— Task description —
Extend the farewell list of 2015 trends, picking up after its last entry.
*** Opening Provided text ***
As we usher in the new year, we bid farewell to the following things that played a role in the 2015 zeitgeist.
“Because it’s 2015”: We all have that friend that thinks he or she’s some prodigal political commentator and will forcefully and uncomfortably try fit in a “because it’s 2015” quip. The sheer fact that it’s not longer 2015 will stop your pretentious douchebag friends in their tracks. Unless god-forbid Justin Trudeau at one point says “Because it’s 2016”, then we’re all fucked.
The Jurassic World Raptor Pose: We all remember that picture of Chris Pratt taming a herd of raptors by holding his hands out that went viral. If you’re in an alley north of Princess with a gang of muggers on your tail, holding out your hands isn’t going to do jackshit. You’re as dead as that pose.
Hotline Bling: We all know Hotline Bling was just glorified elevator music and an excuse to dance like you have unvaccinated polio.
*** Closing Provided text ***
*** Opening Stored data ***
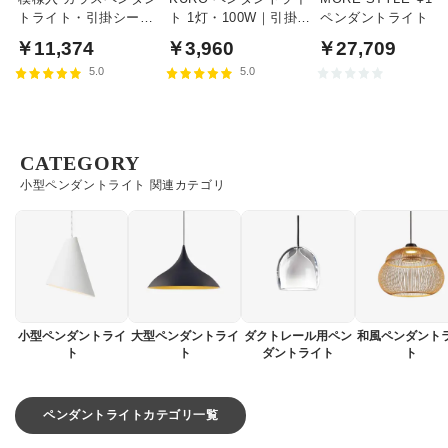
トライト・引掛シーリ
ト 1灯・100W｜引掛シ
ペンダントライト｜
ング式
ーリング式
モークガラス
￥11,374
￥3,960
￥27,709
5.0
5.0
CATEGORY
小型ペンダントライト 関連カテゴリ
小型ペンダントライ
大型ペンダントライ
ダクトレール用ペン
和風ペンダント
ト
ト
ダントライト
ト
ペンダントライトカテゴリ一覧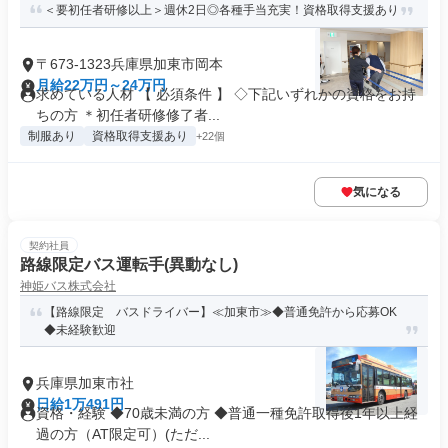
＜要初任者研修以上＞週休2日◎各種手当充実！資格取得支援あり
〒673-1323兵庫県加東市岡本
月給22万円～24万円
求めている人材 【 必須条件 】 ◇下記いずれかの資格をお持
ちの方 ＊初任者研修修了者...
制服あり
資格取得支援あり
+22個
気になる
契約社員
路線限定バス運転手(異動なし)
神姫バス株式会社
【路線限定 バスドライバー】≪加東市≫◆普通免許から応募OK
◆未経験歓迎
兵庫県加東市社
日給1万491円
資格・経験 ◆70歳未満の方 ◆普通一種免許取得後1年以上経
過の方（AT限定可）(ただ...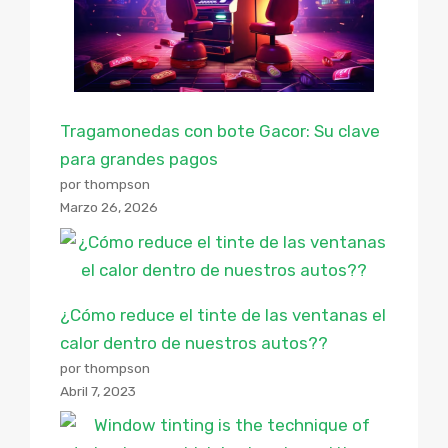
Tragamonedas con bote Gacor: Su clave
para grandes pagos
por thompson
Marzo 26, 2026
¿Cómo reduce el tinte de las ventanas el
calor dentro de nuestros autos??
por thompson
Abril 7, 2023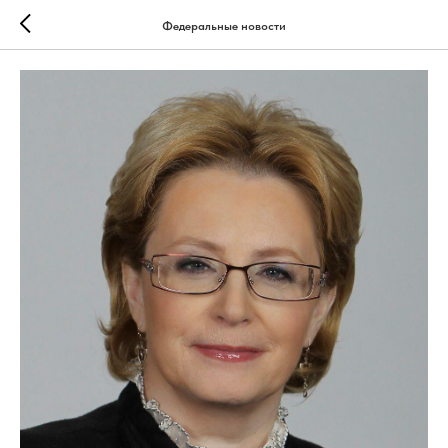
Федеральные новости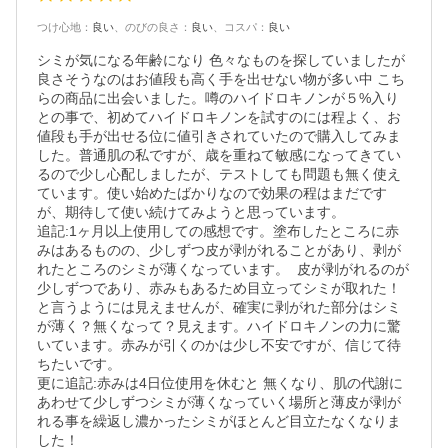
つけ心地
：
良い
、
のびの良さ
：
良い
、
コスパ
：
良い
シミが気になる年齢になり 色々なものを探していましたが 
良さそうなのはお値段も高く手を出せない物が多い中 こち
らの商品に出会いました。噂のハイドロキノンが５%入り
との事で、初めてハイドロキノンを試すのには程よく、お
値段も手が出せる位に値引きされていたので購入してみま
した。普通肌の私ですが、歳を重ねて敏感になってきてい
るので少し心配しましたが、テストしても問題も無く使え
ています。使い始めたばかりなので効果の程はまだです
が、期待して使い続けてみようと思っています。

追記:1ヶ月以上使用しての感想です。塗布したところに赤
みはあるものの、少しずつ皮が剥がれることがあり、剥が
れたところのシミが薄くなっています。  皮が剥がれるのが
少しずつであり、赤みもあるため目立ってシミが取れた！
と言うようには見えませんが、確実に剥がれた部分はシミ
が薄く？無くなって？見えます。ハイドロキノンの力に驚
いています。赤みが引くのかは少し不安ですが、信じて待
ちたいです。

更に追記:赤みは4日位使用を休むと 無くなり、肌の代謝に
あわせて少しずつシミが薄くなっていく場所と薄皮が剥が
れる事を繰返し濃かったシミがほとんど目立たなくなりま
した！
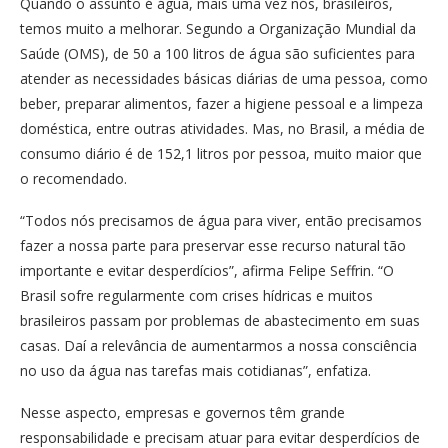
Quando o assunto é água, mais uma vez nós, brasileiros,
temos muito a melhorar. Segundo a Organização Mundial da
Saúde (OMS), de 50 a 100 litros de água são suficientes para
atender as necessidades básicas diárias de uma pessoa, como
beber, preparar alimentos, fazer a higiene pessoal e a limpeza
doméstica, entre outras atividades. Mas, no Brasil, a média de
consumo diário é de 152,1 litros por pessoa, muito maior que
o recomendado.
“Todos nós precisamos de água para viver, então precisamos
fazer a nossa parte para preservar esse recurso natural tão
importante e evitar desperdícios”, afirma Felipe Seffrin. “O
Brasil sofre regularmente com crises hídricas e muitos
brasileiros passam por problemas de abastecimento em suas
casas. Daí a relevância de aumentarmos a nossa consciência
no uso da água nas tarefas mais cotidianas”, enfatiza.
Nesse aspecto, empresas e governos têm grande
responsabilidade e precisam atuar para evitar desperdícios de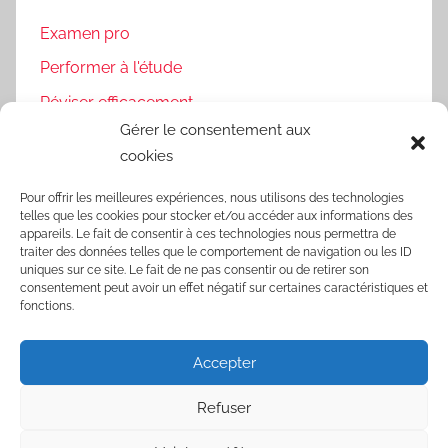
Examen pro
Performer à l'étude
Réviser efficacement
Gérer le consentement aux
Uncategorized
cookies
Pour offrir les meilleures expériences, nous utilisons des technologies
telles que les cookies pour stocker et/ou accéder aux informations des
Blogs que je te recommande
appareils. Le fait de consentir à ces technologies nous permettra de
traiter des données telles que le comportement de navigation ou les ID
uniques sur ce site. Le fait de ne pas consentir ou de retirer son
Recouvrement Facile : mon blog pour les
consentement peut avoir un effet négatif sur certaines caractéristiques et
investisseurs immobiliers
fonctions.
Survivre au droit : humour noir et rires garantis
Accepter
Potion de vie : pour booster ta mémoire et
apprendre plus facilement
Refuser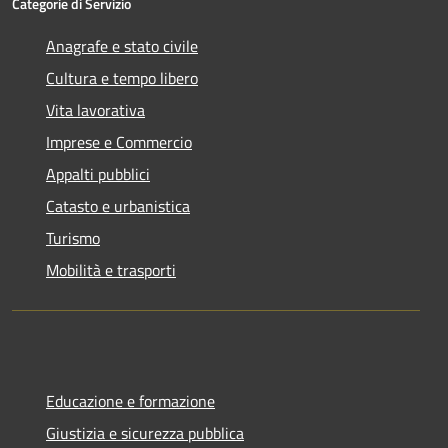
Categorie di Servizio
Anagrafe e stato civile
Cultura e tempo libero
Vita lavorativa
Imprese e Commercio
Appalti pubblici
Catasto e urbanistica
Turismo
Mobilità e trasporti
Educazione e formazione
Giustizia e sicurezza pubblica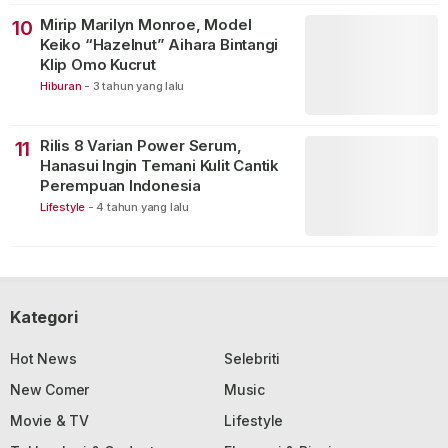
Mirip Marilyn Monroe, Model
10
Keiko “Hazelnut” Aihara Bintangi
Klip Omo Kucrut
Hiburan
-
3 tahun yang lalu
Rilis 8 Varian Power Serum,
11
Hanasui Ingin Temani Kulit Cantik
Perempuan Indonesia
Lifestyle
-
4 tahun yang lalu
Kategori
Hot News
Selebriti
New Comer
Music
Movie & TV
Lifestyle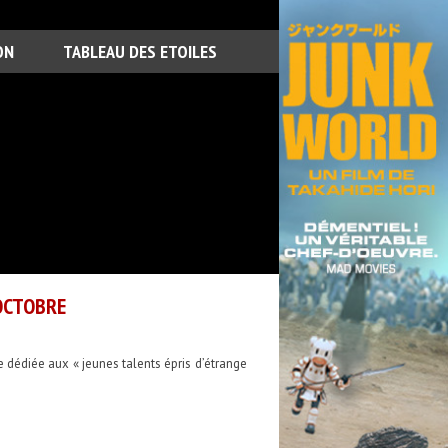
ON
TABLEAU DES ETOILES
OCTOBRE
 dédiée aux « jeunes talents épris d’étrange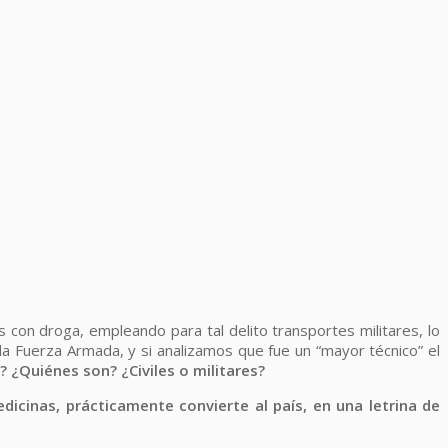
 con droga, empleando para tal delito transportes militares, lo
la Fuerza Armada, y si analizamos que fue un “mayor técnico” el
 ¿Quiénes son? ¿Civiles o militares?
medicinas, prácticamente convierte al país, en una letrina de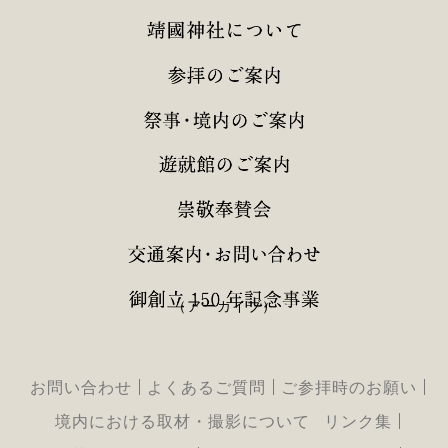
（アーカイブ）
お問い合わせ
よくあるご質問
ご参拝時のお願い
境内における取材・撮影について
リンク集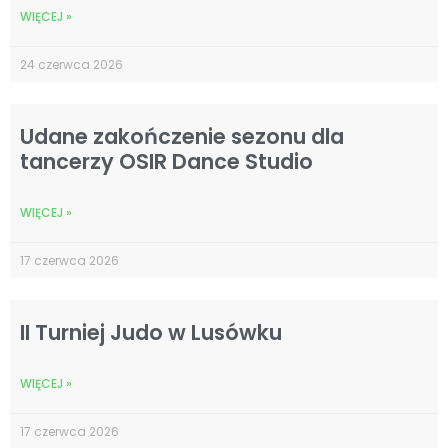
WIĘCEJ »
24 czerwca 2026
Udane zakończenie sezonu dla
tancerzy OSIR Dance Studio
WIĘCEJ »
17 czerwca 2026
II Turniej Judo w Lusówku
WIĘCEJ »
17 czerwca 2026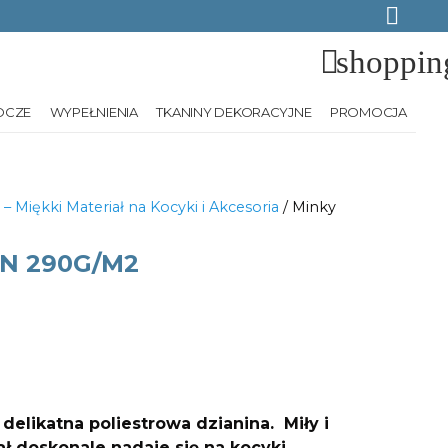
shoppin
OCZE
WYPEŁNIENIA
TKANINY DEKORACYJNE
PROMOCJA
 – Miękki Materiał na Kocyki i Akcesoria
/ Minky
N 290G/M2
delikatna poliestrowa dzianina.
Miły i
ł doskonale nadaje się na kocyki,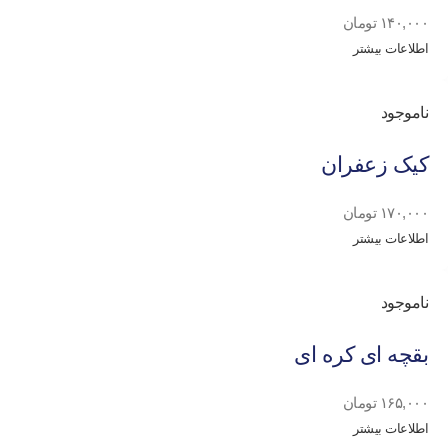
۱۴۰,۰۰۰
تومان
اطلاعات بیشتر
ناموجود
کیک زعفران
۱۷۰,۰۰۰
تومان
اطلاعات بیشتر
ناموجود
بقچه ای کره ای
۱۶۵,۰۰۰
تومان
اطلاعات بیشتر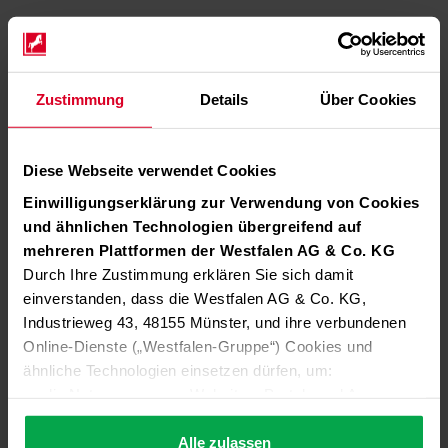
Zustimmung
Details
Über Cookies
Diese Webseite verwendet Cookies
Einwilligungserklärung zur Verwendung von Cookies
und ähnlichen Technologien übergreifend auf
mehreren Plattformen der Westfalen AG & Co. KG
Durch Ihre Zustimmung erklären Sie sich damit
einverstanden, dass die Westfalen AG & Co. KG,
Industrieweg 43, 48155 Münster, und ihre verbundenen
Online-Dienste („Westfalen-Gruppe“) Cookies und
ähnliche Technologien einsetzen dürfen, um:
die Nutzung unserer Websites, Portale und Apps zu
ermöglichen (technisch notwendige Cookies),
die Leistung und Nutzung unserer Dienste zu
Alle zulassen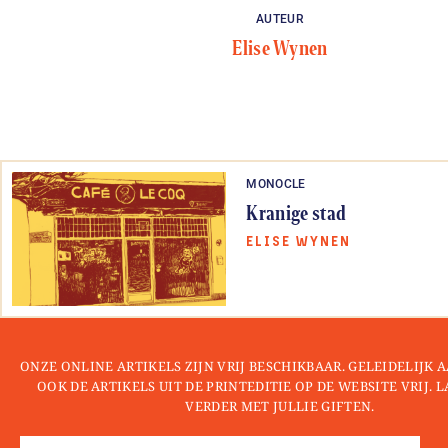
AUTEUR
Elise Wynen
MONOCLE
Kranige stad
ELISE WYNEN
ONZE ONLINE ARTIKELS ZIJN VRIJ BESCHIKBAAR. GELEIDELIJK
OOK DE ARTIKELS UIT DE PRINTEDITIE OP DE WEBSITE VRIJ. 
VERDER MET JULLIE GIFTEN.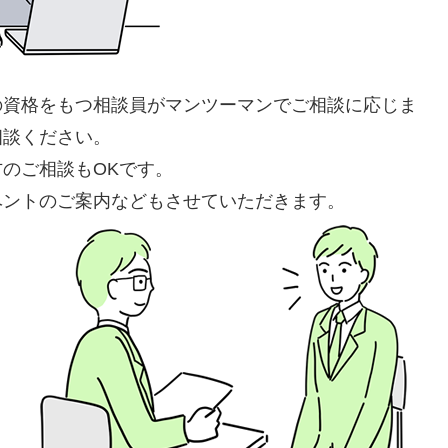
の資格をもつ相談員がマンツーマンでご相談に応じま
相談ください。
のご相談もOKです。
ベントのご案内などもさせていただきます。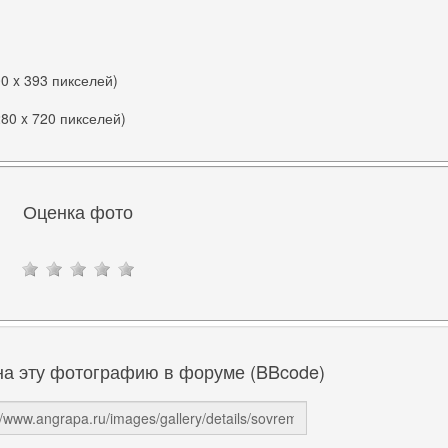
00 x 393 пикселей)
280 x 720 пикселей)
Оценка фото
на эту фотографию в форуме (BBcode)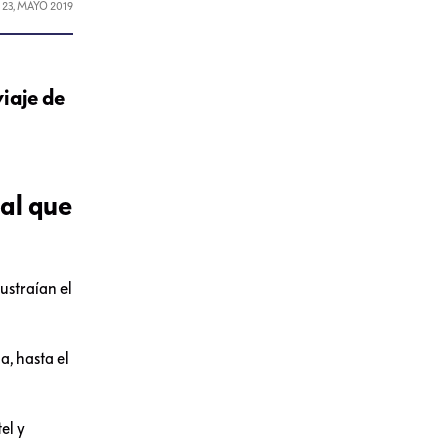
L
23, MAYO 2019
iaje de
nal que
ustraían el
a, hasta el
el y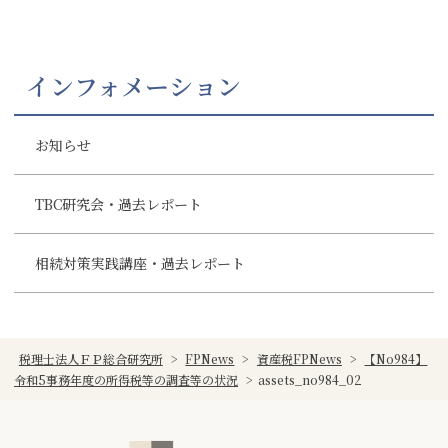
インフォメーション
お知らせ
TBC研究会・過去レポート
相続対策実践講座・過去レポート
税理士法人ＦＰ総合研究所
>
FPNews
>
資産税FPNews
>
【No984】
令和5事務年度の所得税等の調査等の状況
>
assets_no984_02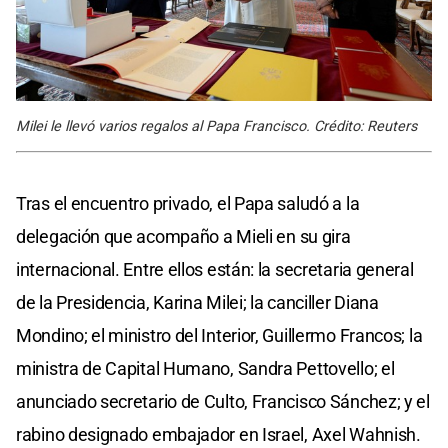
Milei le llevó varios regalos al Papa Francisco. Crédito: Reuters
Tras el encuentro privado, el Papa saludó a la
delegación que acompaño a Mieli en su gira
internacional. Entre ellos están: la secretaria general
de la Presidencia, Karina Milei; la canciller Diana
Mondino; el ministro del Interior, Guillermo Francos; la
ministra de Capital Humano, Sandra Pettovello; el
anunciado secretario de Culto, Francisco Sánchez; y el
rabino designado embajador en Israel, Axel Wahnish.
*** Closing Stored data ***
— Written response —
Netflix and Chill: As soon as our parents jokingly started using the term, Netflix and Chill died in our arms. No Mom, stop saying that you and Dad are going to netflix and chill.
Chris Brown: Saying that Chris Brown is outdated is simply a precautionary measure to make sure he stays outdated.
50 Shades of Grey: Unless you’re a sex deprived soccer mom whose husband is more into his new Apple watch than he is into you, you never liked 50 Shades of Grey in the first place.
One Direction: Zayn left and one of the other members is having a baby. They’re all basically middle aged men with receding hairlines and, therefore, outdated.
Ashley Madison: Oh boy, Ashley Madison died the hard way. When the names were released, it showed that like 95% of the users were men or something. That means Ashley Madison was more of a sausage-fest than Engineering Physics.
Bruce Jenner: Before you write a letter to us saying that we’re transphobic bigots, think about it.